Join us, along with Harvard Professor Joshua Greene, Brown Professor Fiery Cushman, Boston University Professors Catherine Caldwell-Harris and Peter Blake, Harvard Medical School Fellow Dr. Omar Haque, and Boston University post-doctoral researcher in cognitive evolution Adena Schachner for an evening of evolutionary psychology, rational revelry, and skeptical socializing in honor of Charles Darwin!

With special guest talented atheist activist and singer-songwriter Shelley Segal.

This year’s panel is a follow up to the one we hosted last year, revisiting some of the same topics as but also focusing on the evolution of compassion, cooperation, and community, with the special addition of panelist Catherine Caldwell-Harris. How do we study positive, pro-social emotions and how can we develop and cultivate them?

We will also host a special family-friendly science workshop before the event (4-5 pm, 12 Eliot Street), as part of the Humanist Learning Lab, our secular Sunday program. Read more here.

As part of our Values in Action program, this event will also feature a service component. During the reception after the panel, we will be recruiting donors for the national bone marrow registry. Since bone marrow donation requires a close genetic match, we don’t actually collect bone marrow en masse like a blood drive; instead, you just fill out a form with contact information and a brief medical history, and do a quick cheek swab so we can test and store your genetic typing information – the whole process takes about 15 minutes. A representative from Be the Match will be there to tell you more about the donation process and the urgent need for bone marrow, and can answer any questions you have!

 

 

About Sarah Chandonnet

Sarah Chandonnet is the Outreach and Development Manager at the Humanist Community at Harvard.

7 comments on “May 5: Darwin Day Panel (Rescheduled from Feb.)

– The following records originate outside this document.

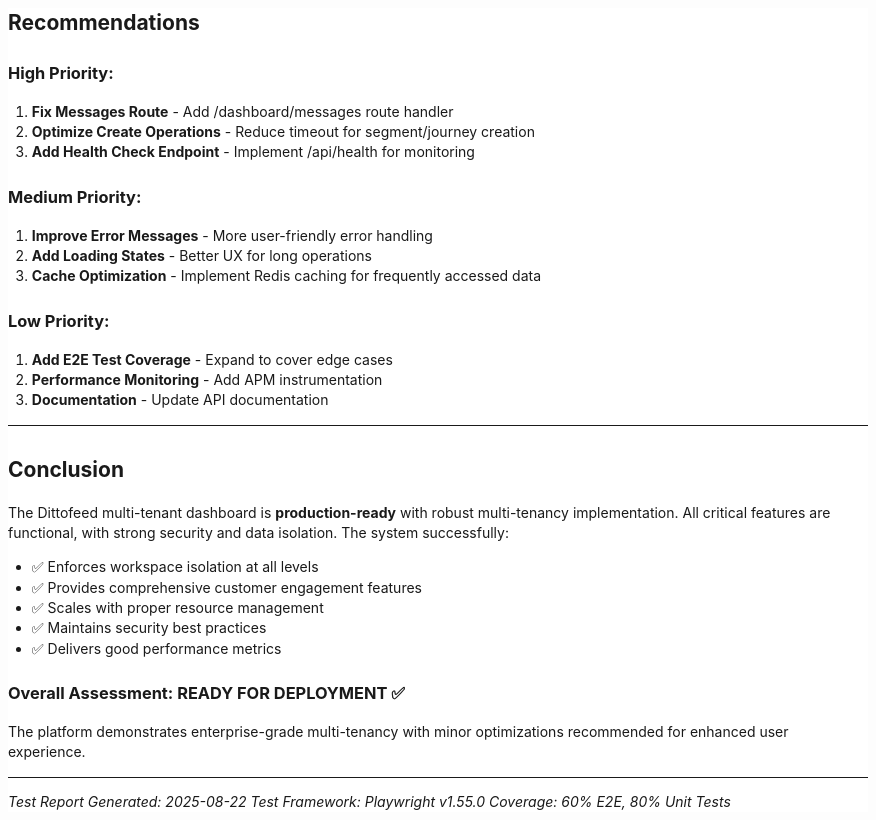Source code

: 
## Recommendations

### High Priority:
1. **Fix Messages Route** - Add /dashboard/messages route handler
2. **Optimize Create Operations** - Reduce timeout for segment/journey creation
3. **Add Health Check Endpoint** - Implement /api/health for monitoring

### Medium Priority:
1. **Improve Error Messages** - More user-friendly error handling
2. **Add Loading States** - Better UX for long operations
3. **Cache Optimization** - Implement Redis caching for frequently accessed data

### Low Priority:
1. **Add E2E Test Coverage** - Expand to cover edge cases
2. **Performance Monitoring** - Add APM instrumentation
3. **Documentation** - Update API documentation

---

## Conclusion

The Dittofeed multi-tenant dashboard is **production-ready** with robust multi-tenancy implementation. All critical features are functional, with strong security and data isolation. The system successfully:

- ✅ Enforces workspace isolation at all levels
- ✅ Provides comprehensive customer engagement features
- ✅ Scales with proper resource management
- ✅ Maintains security best practices
- ✅ Delivers good performance metrics

### Overall Assessment: **READY FOR DEPLOYMENT** ✅

The platform demonstrates enterprise-grade multi-tenancy with minor optimizations recommended for enhanced user experience.

---

*Test Report Generated: 2025-08-22*
*Test Framework: Playwright v1.55.0*
*Coverage: 60% E2E, 80% Unit Tests*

  1. Pingback: Darwin Day 2013: Questions for Discussion | The Humanist Community Project

  2. Please keep Darwin’s role in the theory of evolution in perspective. Hero worship can be dangerous. Be mindful that new concepts are not immediate revelations, but incremental building with many people having a part. He was standing on the shoulders of others. Before Charles Darwin’s 1859 “On the Origin of Species”, there was Robert Chambers’ 1844 “Vestiges of the Natural History of Creation”. And before Chambers there was Jean-Baptiste Lamarck’s 1802 “Recherches sur l’Organisation des Corps Vivants” (Research on the Organization of the Living Body). Each had to navigate the prevailing primative mindset and crack open the door a little more with each generation.

    • @Paul, I am with you in wishing to avoid hero worship. But I love to celebrate the process by which, for the first time (that we are aware of), life on this planet figured out its own origins. So I like to celebrate the publication date of Origin of Species, which I often do by feasting on turkey (since November 24th publication date often coincides with the USA Thanksgiving holiday). As you say, there was earlier work than Darwin’s on which he built, and there was later work, still being added to, that illuminates the amazing (you couldn’t make this up!) mechanisms underlying evolution, so the choice of any date is somewhat arbitrary. But I like a date that features the accomplishment, not the individual. And it’s easy to feel thankful about The Origin of Species.

  3. I’d love to bring my 15 year old daughter to this. Unfortunately, I am not affiliated with Harvard (aside from working at a HMS affiliated hospital)and would have no idea how to find Harvard Hall 201. Googling directions did not work. Perhaps this is intentional so that attendance is limited to Harvard students and staff?

    Anyway, it’s great that you’re doing this, and hopefully similar things will someday pop up in my area out in the western suburbs.